Material provided
#####
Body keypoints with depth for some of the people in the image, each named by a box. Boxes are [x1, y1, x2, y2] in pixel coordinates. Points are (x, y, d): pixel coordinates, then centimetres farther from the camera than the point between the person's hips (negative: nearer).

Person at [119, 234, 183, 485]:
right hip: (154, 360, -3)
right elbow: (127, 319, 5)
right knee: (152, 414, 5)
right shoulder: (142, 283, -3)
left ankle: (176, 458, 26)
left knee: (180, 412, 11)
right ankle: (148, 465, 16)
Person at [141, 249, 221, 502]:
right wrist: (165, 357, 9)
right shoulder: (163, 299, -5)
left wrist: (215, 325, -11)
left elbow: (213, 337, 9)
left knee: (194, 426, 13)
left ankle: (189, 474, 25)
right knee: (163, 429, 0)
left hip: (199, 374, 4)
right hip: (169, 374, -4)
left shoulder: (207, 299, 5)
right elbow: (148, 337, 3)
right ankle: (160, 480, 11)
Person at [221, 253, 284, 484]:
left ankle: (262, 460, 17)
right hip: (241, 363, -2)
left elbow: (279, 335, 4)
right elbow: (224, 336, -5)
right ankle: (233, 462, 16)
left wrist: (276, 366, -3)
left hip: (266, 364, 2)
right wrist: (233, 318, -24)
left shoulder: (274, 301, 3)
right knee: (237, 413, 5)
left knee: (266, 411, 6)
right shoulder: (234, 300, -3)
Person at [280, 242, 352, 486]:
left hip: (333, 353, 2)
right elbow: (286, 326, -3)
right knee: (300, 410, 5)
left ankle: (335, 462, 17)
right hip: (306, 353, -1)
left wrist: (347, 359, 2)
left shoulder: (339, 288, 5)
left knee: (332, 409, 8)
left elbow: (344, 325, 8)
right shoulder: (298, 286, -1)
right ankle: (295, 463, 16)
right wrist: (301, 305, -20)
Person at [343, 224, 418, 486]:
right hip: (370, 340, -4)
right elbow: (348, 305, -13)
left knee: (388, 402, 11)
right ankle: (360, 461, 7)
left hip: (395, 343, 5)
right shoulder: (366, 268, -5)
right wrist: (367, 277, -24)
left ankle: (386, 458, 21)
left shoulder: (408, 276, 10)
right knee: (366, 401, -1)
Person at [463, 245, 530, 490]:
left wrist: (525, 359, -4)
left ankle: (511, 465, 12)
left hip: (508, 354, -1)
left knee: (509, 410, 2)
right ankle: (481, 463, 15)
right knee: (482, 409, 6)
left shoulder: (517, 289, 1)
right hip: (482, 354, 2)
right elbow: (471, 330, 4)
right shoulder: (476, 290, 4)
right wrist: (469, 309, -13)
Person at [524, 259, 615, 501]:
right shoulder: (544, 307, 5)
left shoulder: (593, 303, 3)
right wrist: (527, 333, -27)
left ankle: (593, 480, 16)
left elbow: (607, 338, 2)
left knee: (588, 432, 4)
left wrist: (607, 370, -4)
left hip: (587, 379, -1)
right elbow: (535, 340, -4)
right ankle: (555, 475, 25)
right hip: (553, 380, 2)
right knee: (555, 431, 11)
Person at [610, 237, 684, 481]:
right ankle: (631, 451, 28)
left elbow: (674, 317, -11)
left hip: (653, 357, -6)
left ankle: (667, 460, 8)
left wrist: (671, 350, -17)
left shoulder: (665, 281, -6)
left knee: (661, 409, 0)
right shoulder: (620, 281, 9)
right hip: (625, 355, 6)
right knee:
#####
Work to complete
Give back all the data exactly as it was written.

Task answer
Body keypoints with depth for some of the people in the image, each named by a box. Boxes are [x1, y1, x2, y2] in pixel coordinates. Points are (x, y, d): pixel coordinates, then centimetres farther from the camera than the point between the person's hips (negative: nearer).

Person at [119, 234, 183, 485]:
right hip: (154, 360, -3)
right elbow: (127, 319, 5)
right knee: (152, 414, 5)
right shoulder: (142, 283, -3)
left ankle: (176, 458, 26)
left knee: (180, 412, 11)
right ankle: (148, 465, 16)
Person at [141, 249, 221, 502]:
right wrist: (165, 357, 9)
right shoulder: (163, 299, -5)
left wrist: (215, 325, -11)
left elbow: (213, 337, 9)
left knee: (194, 426, 13)
left ankle: (189, 474, 25)
right knee: (163, 429, 0)
left hip: (199, 374, 4)
right hip: (169, 374, -4)
left shoulder: (207, 299, 5)
right elbow: (148, 337, 3)
right ankle: (160, 480, 11)
Person at [221, 253, 284, 484]:
left ankle: (262, 460, 17)
right hip: (241, 363, -2)
left elbow: (279, 335, 4)
right elbow: (224, 336, -5)
right ankle: (233, 462, 16)
left wrist: (276, 366, -3)
left hip: (266, 364, 2)
right wrist: (233, 318, -24)
left shoulder: (274, 301, 3)
right knee: (237, 413, 5)
left knee: (266, 411, 6)
right shoulder: (234, 300, -3)
Person at [280, 242, 352, 486]:
left hip: (333, 353, 2)
right elbow: (286, 326, -3)
right knee: (300, 410, 5)
left ankle: (335, 462, 17)
right hip: (306, 353, -1)
left wrist: (347, 359, 2)
left shoulder: (339, 288, 5)
left knee: (332, 409, 8)
left elbow: (344, 325, 8)
right shoulder: (298, 286, -1)
right ankle: (295, 463, 16)
right wrist: (301, 305, -20)
Person at [343, 224, 418, 486]:
right hip: (370, 340, -4)
right elbow: (348, 305, -13)
left knee: (388, 402, 11)
right ankle: (360, 461, 7)
left hip: (395, 343, 5)
right shoulder: (366, 268, -5)
right wrist: (367, 277, -24)
left ankle: (386, 458, 21)
left shoulder: (408, 276, 10)
right knee: (366, 401, -1)
Person at [463, 245, 530, 490]:
left wrist: (525, 359, -4)
left ankle: (511, 465, 12)
left hip: (508, 354, -1)
left knee: (509, 410, 2)
right ankle: (481, 463, 15)
right knee: (482, 409, 6)
left shoulder: (517, 289, 1)
right hip: (482, 354, 2)
right elbow: (471, 330, 4)
right shoulder: (476, 290, 4)
right wrist: (469, 309, -13)
Person at [524, 259, 615, 501]:
right shoulder: (544, 307, 5)
left shoulder: (593, 303, 3)
right wrist: (527, 333, -27)
left ankle: (593, 480, 16)
left elbow: (607, 338, 2)
left knee: (588, 432, 4)
left wrist: (607, 370, -4)
left hip: (587, 379, -1)
right elbow: (535, 340, -4)
right ankle: (555, 475, 25)
right hip: (553, 380, 2)
right knee: (555, 431, 11)
Person at [610, 237, 684, 481]:
right ankle: (631, 451, 28)
left elbow: (674, 317, -11)
left hip: (653, 357, -6)
left ankle: (667, 460, 8)
left wrist: (671, 350, -17)
left shoulder: (665, 281, -6)
left knee: (661, 409, 0)
right shoulder: (620, 281, 9)
right hip: (625, 355, 6)
right knee:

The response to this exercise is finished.